En Trilce el tiempo es discontinuo, fragmentario, lo que contribuye a que aparezcan como mapa vuelto de cabeza los versos: palabras descolocadas y el uso de un lenguaje enteramente vallejeano: el de la desolación y la zozobra, el de la conciencia en perpetua crisis y la separación entre el mundo y el poeta, producto de una incomodidad creciente que viene precedida por el acicate de dudas fundamentales. Prefigura aquí, además, lo que puede venir, como lo hará después en Poemas humanos: “Me moriré en París con aguacero, / un día del cual tengo ya el recuerdo.” En Trilce (poema VI) escribe: “El traje que vestí mañana / no lo ha lavado mi lavandera.” Este trastocamiento lo hace adelantarse, ponerse a salvo, quizás.
Vallejo está “indignado, mordido por el deseo y la cólera”. Está empeñado ya, mediante la escritura, en mejorar la realidad que lo rodea, las circunstancias que lo acompañan. Tras experimentar en carne propia las condiciones del campesinado y la situación de las urbes, la desgracia y la fatalidad originaria de su pueblo, en Trilce se planta “frente a un mundo desgarrado por la injusticia, el desencanto y el absurdo, y frente a la imposibilidad de saber el origen de la desdicha del hombre”, subraya Eduardo Hurtado (Los heraldos negros / Trilce, Conaculta, 1998).

La estética del trabajo
Si en Los heraldos negros y Trilce Vallejo vuelve una y otra vez a la vida como fuente inagotable celebratoria y dolorosa y a la muerte como un horizonte imperdible para el hombre, en Poemas humanos (1939) y España, aparta de mí este cáliz (1937) también los aborda, pero desde otro flanco: a merced de la vida, o bajo su sombra, surgen fantasmas que la amenazan –injusticias, el dinero como poder, medidas dictatoriales–, que tratan de someterla.
Si un artista (un poeta en el caso de Vallejo) no es hijo de su tiempo, es decir, si no se involucra con su contexto y circunstancias, no puede llamarse artista en el sentido totalizador de la palabra; o quizá, de hacerlo, no lo sea enteramente. Porque entonces no imprimiría en su arte su lado humano. La poesía sin ese ingrediente no trascendería el papel y el tiempo. Quizá desde siempre Vallejo supo de qué trataba el oficio de ser poeta, o por lo menos su ser poeta. En El arte y la revolución (1928) escribió: “Lo primero que hace un niño al nacer es un esfuerzo (grito, movimiento, gesto) para contrarrestar un dolor, malestar o incomodidad. Este instinto que puede llamarse el de la lucha por la vida (instinto del trabajo), es base de una nueva estética: la estética del trabajo.”

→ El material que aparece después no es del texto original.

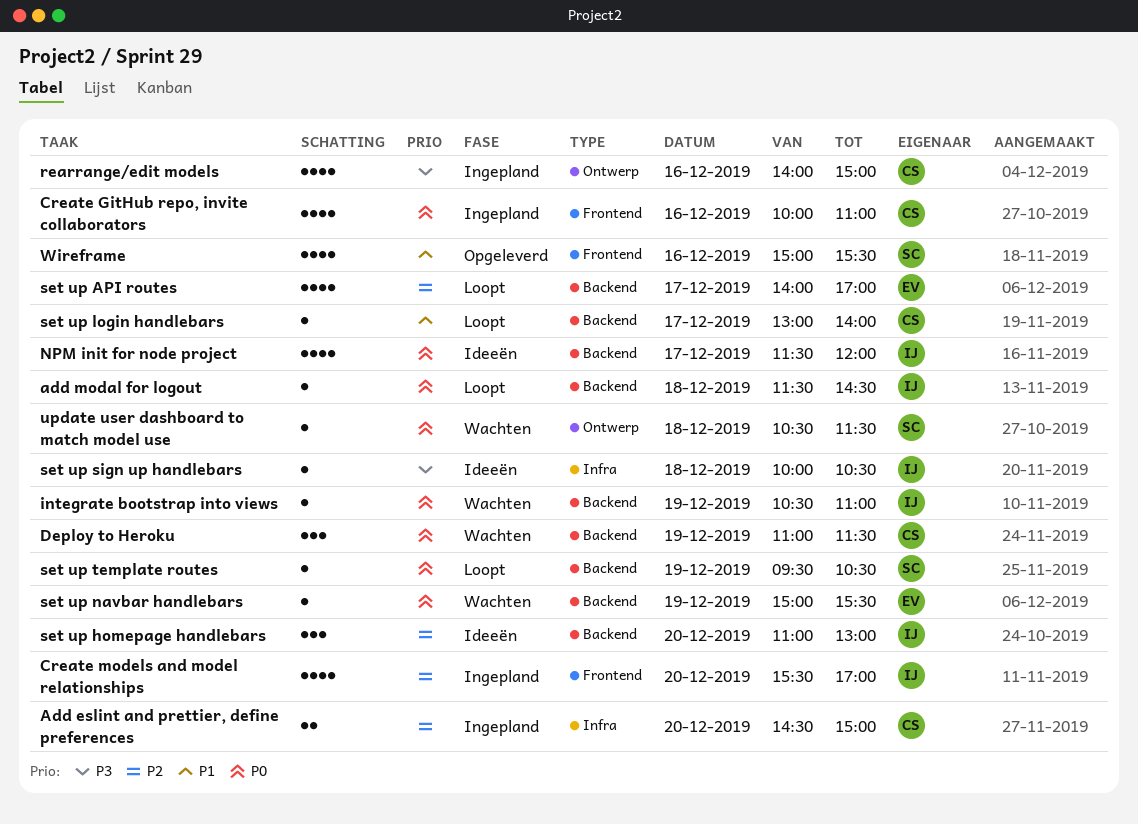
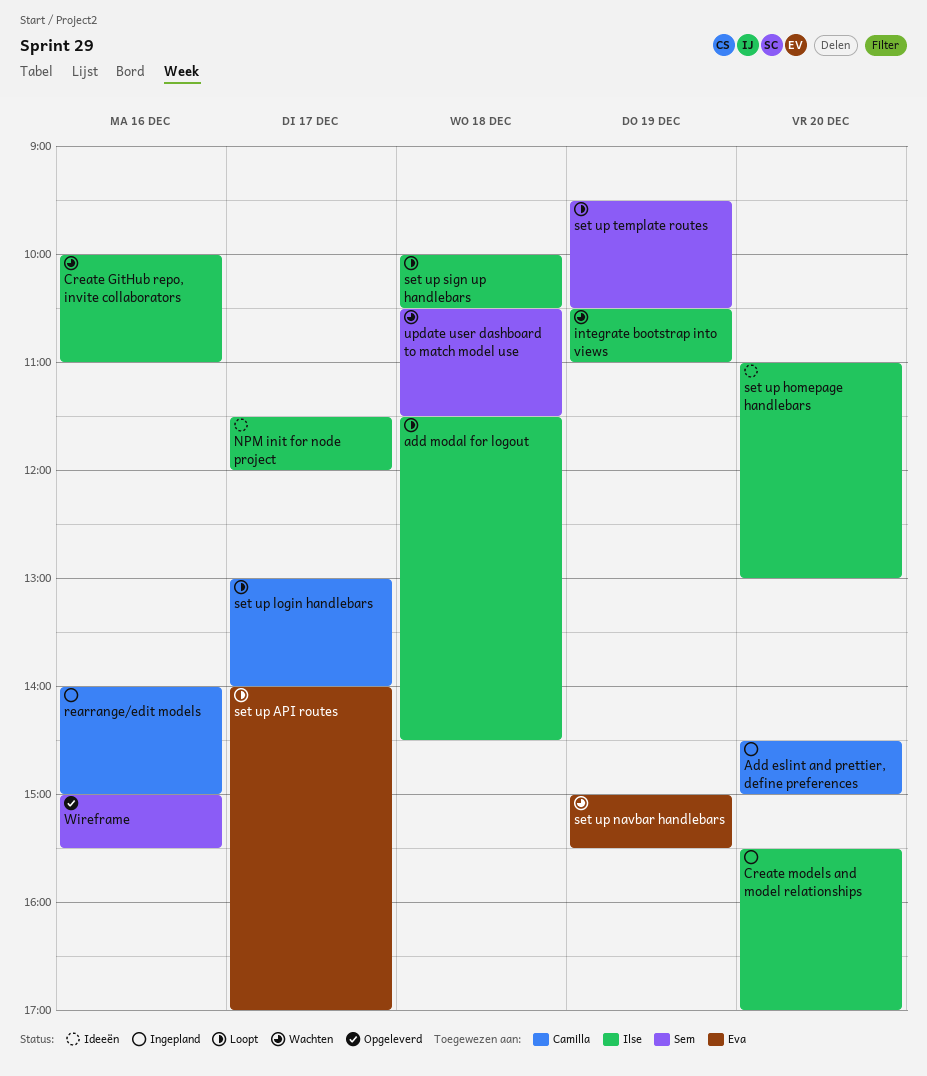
Create GitHub repo, invite collaborators, status: Ingepland -> Wachten
Create GitHub repo, invite collaborators, owner: Camilla -> Ilse
Deploy to Heroku: present -> none
set up sign up handlebars, status: Ideeën -> Loopt

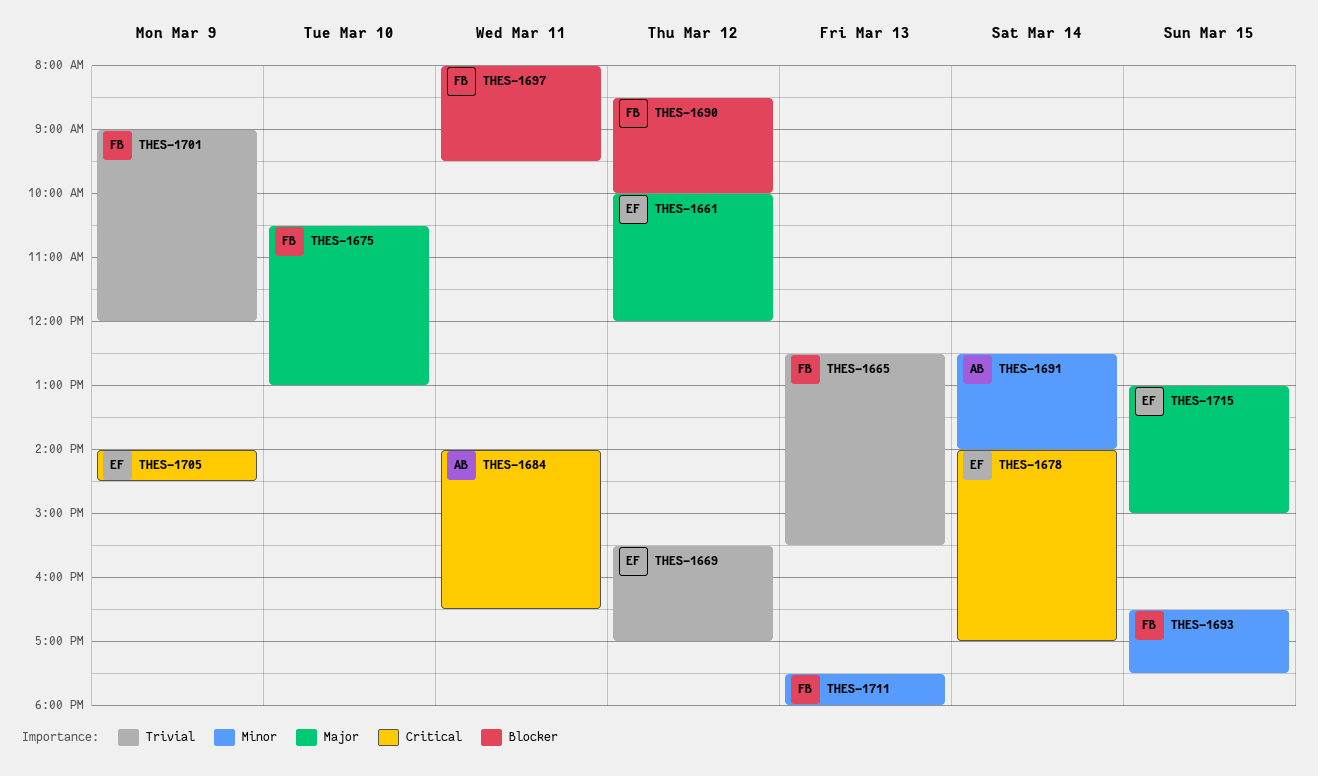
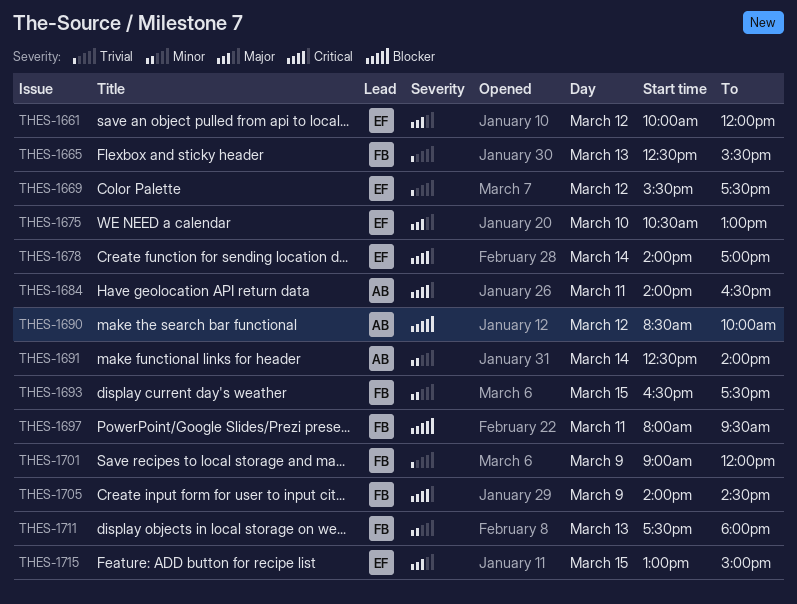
THES-1669, ends: 17:00 -> 17:30
THES-1675, owner: FB -> EF
THES-1690, owner: FB -> AB
THES-1705, owner: EF -> FB

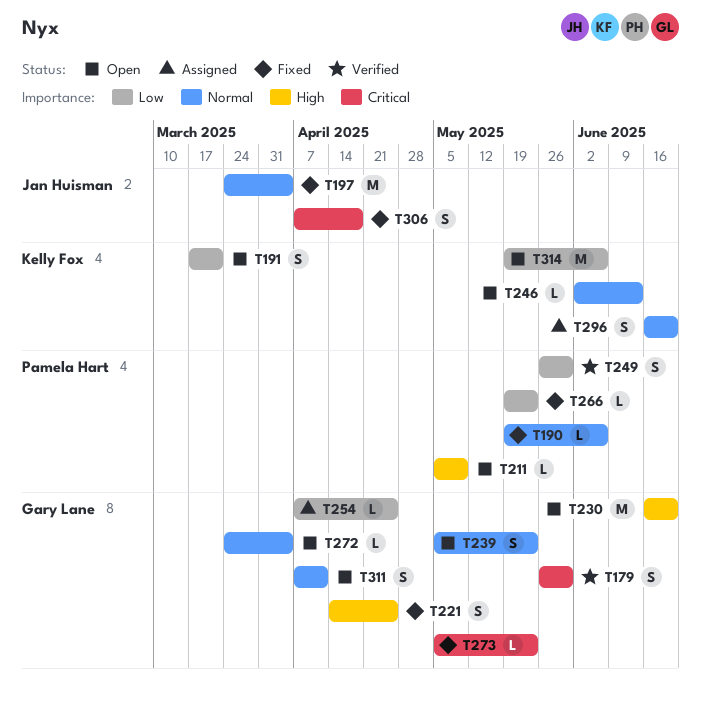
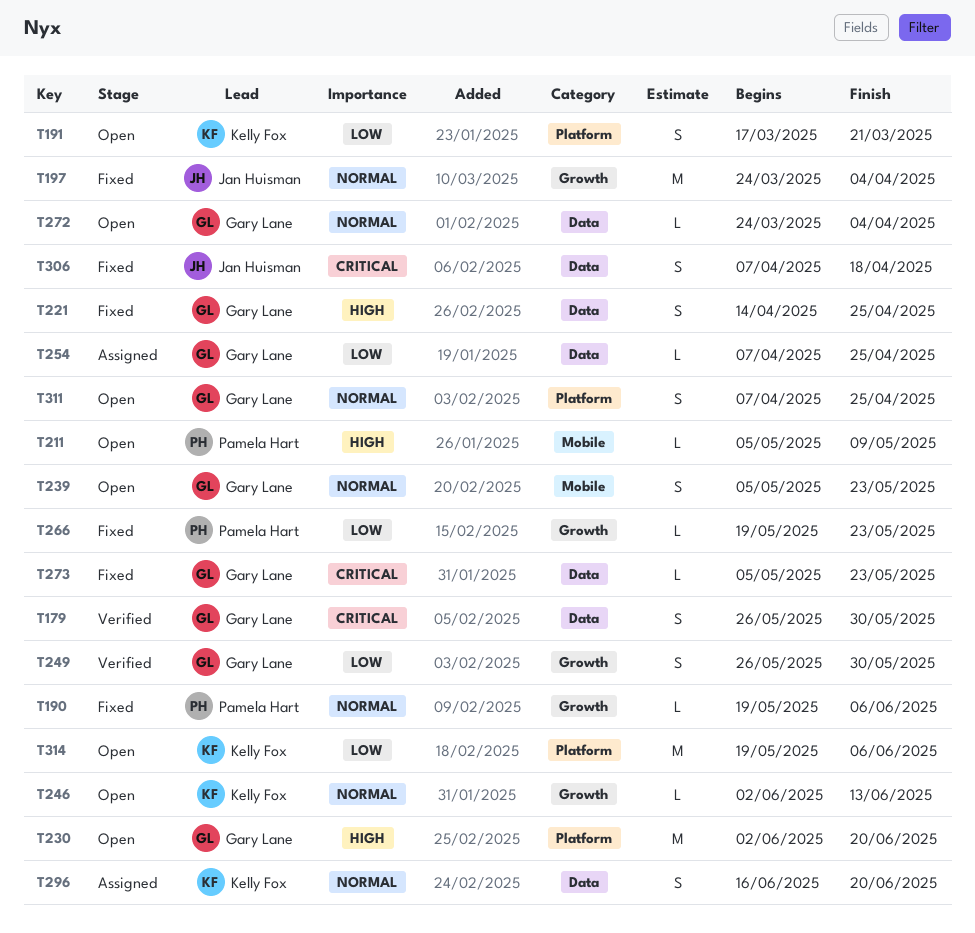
T230, start: Jun 16 -> Jun 2
T249, owner: Pamela Hart -> Gary Lane
T311, due: Apr 11 -> Apr 25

Comunista comprometido, creyente a costa de todo, Vallejo participa en manifestaciones públicas y es detenido repetidamente, al punto que por decreto es expulsado de Francia. Pero ahí no para su acción: en Madrid, junto con su mujer Georgette, se inscribe como militante del Partido Comunista Español. Acrecienta su militancia al comenzar la Guerra Civil.
De este compromiso con las causas que considera justas se va nutriendo su literatura. Publica El arte y la revolución y Rusia en 1931, reflexiones al pie del Kremlin (1931). Va siendo, como él mismo lo diría, un revolucionario por experiencias vividas y no por teorías aprendidas. En 1937 le escribe a su amigo J. L. Velázquez: “A mi modo de ver, todo el secreto del destino social del escritor sobre todo, está en eso: en saber a ciencia cierta lo que quiere y puede hacer.” Y César Vallejo estuvo cierto de eso desde sus primeros años en Trujillo y Lima: que la vida es una cosa y el arte otra cosa, aunque este último esté metido dentro de la vida. Es decir, que vida y arte van indisolublemente unidas, se alimentan y cuidan una del otro.